# Treating wooden garden furniture



## jiwawa (Jun 22, 2007)

My teak (I think) garden furniture sits outside all year. It looks lovely when just treated with teak oil but it doesn't last.

I scrubbed off the gunge with lots of water n elbow grease. Put oil on yesterday but the surface of the wood is kind of 'hairy' n it didn't look that great. 

Pics:
1. After wash/dry/several wipes of oil
2. The bottom slat was almost completely sanded down, the 2nd - only the left, then oil applied. A much better finish. Oops, 2nd is on its side. Bottom is to left. 

Now, the question - a friend has a sander which would make the job a lot easier. But if it's a circular sander would it still do a good (reasonable, I'm not too precious!) job or would it damage the wood?


----------



## H1-GBV (Feb 28, 2006)

The advice I received with my teak (yes, it looks just like yours) bench was to allow it to weather to a lovely grey colour. Teak is, after all, the wood of choice on many boats, so it must be up to it.

However, we didn't like it although the bird droppings were less noticeable on the greyest areas!

So like you I rubbed the wood by hand, having used a scrubbing brush to get the worst of the algae off, thus generating that hairy surface. Apply the oil and we have a lovely brown colour again. I've kept on top of it and it hasn't needed sanding, so I can't answer your question but I would expect a circular sander to be OK.

Gordon (no responsibility accepted for following my advice)

PS I bought fairly expensive weather-proof covers and they keep the worst of the problems at bay, allowing me to oil once per year.


----------



## jiwawa (Jun 22, 2007)

Thanks Gordon.

No, I don't like the grey either! 

I also bought covers but as it lives just outside my bedroom I found that the racket the cover made in high wind was too much. I placed a weighted box on the middle of the table. When I removed the cover I had a large, horrible, black stain which took some removing. I'll not do that again!


----------



## jiwawa (Jun 22, 2007)

H1-GBV said:


> So like you I rubbed the wood by hand, having used a scrubbing brush to get the worst of the algae off, thus generating that hairy surface. Apply the oil and we have a lovely brown colour again. I've kept on top of it and it hasn't needed sanding, so I can't answer your question but I would expect a circular sander to be OK.


When you say you rubbed the wood by hand - was that using sandpaper?


----------



## H1-GBV (Feb 28, 2006)

One of those sanding blocks: medium/fine I think (3M?). They are so much easier to grip than a hard sanding-block with paper wrapped round.

Gordon

My Dad is now in a care home and I acquired it when we emptied and sold his bungalow (along with a lot of other useful things and a lot of rubbish!)


----------



## JanHank (Mar 29, 2015)

I am remembering what Hans did when he made all our wooden skirting boards and loads of other Wooden things, after each coat of varnish or whatever it was he used, he rubbed it down with fine paper because the `Hairs´ of wood stood up, he probably did it twice and then the third coat would be fine. So I reckon you need to rub it down Jean to get rid of the hairs.


----------



## aldra (Jul 2, 2009)

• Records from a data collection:
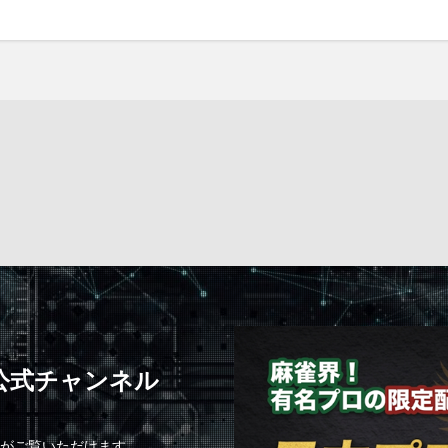
C公式チャンネル
組がご覧いただけます。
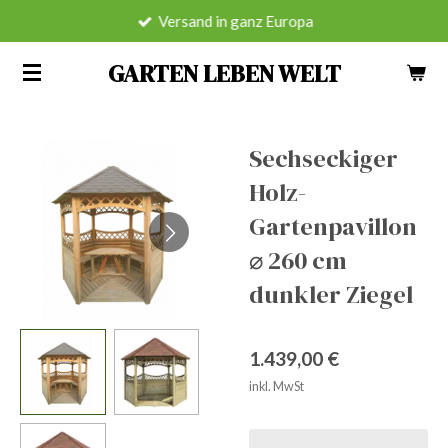
Versand in ganz Europa
Zum
Hauptinhalt
GARTEN LEBEN WELT
springen
Sechseckiger
Holz-
Gartenpavillon
⌀ 260 cm
dunkler Ziegel
1.439,00 €
inkl. MwSt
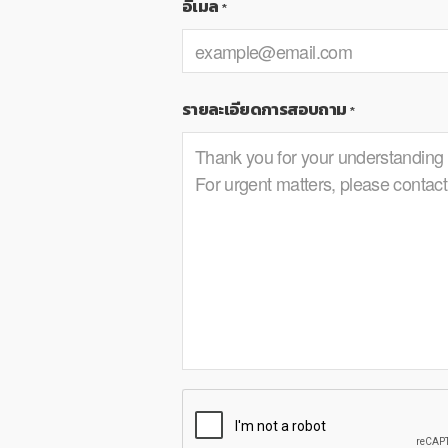
อีเมล
*
รายละเอียดการสอบถาม
*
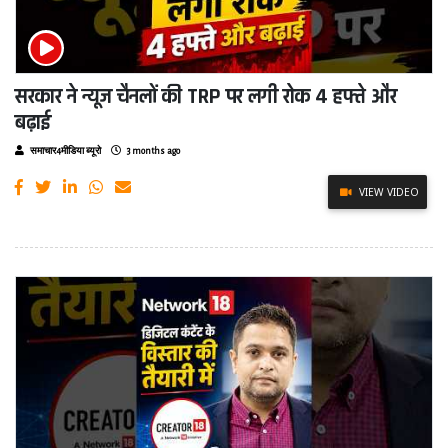
सरकार ने न्यूज चैनलों की TRP पर लगी रोक 4 हफ्ते और
बढ़ाई
समाचार4मीडिया ब्यूरो
3 months ago
VIEW VIDEO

• Explore the material:
1 – In the thread on treating wooden garden furniture, how often do the weather-proof covers let H1-GBV oil the bench?
2 – Render the lines of the records as a numbered list, starting with the line that contains "सरकार ने न्यूज" and going on through the last line of the records, leaving out any blank lines.

• Solutions to the exercise:
1 – Once per year.

2 –
1. सरकार ने न्यूज चैनलों की TRP पर लगी रोक 4 हफ्ते और
2. बढ़ाई
3. समाचार4मीडिया ब्यूरो
4. 3 months ago
5. VIEW VIDEO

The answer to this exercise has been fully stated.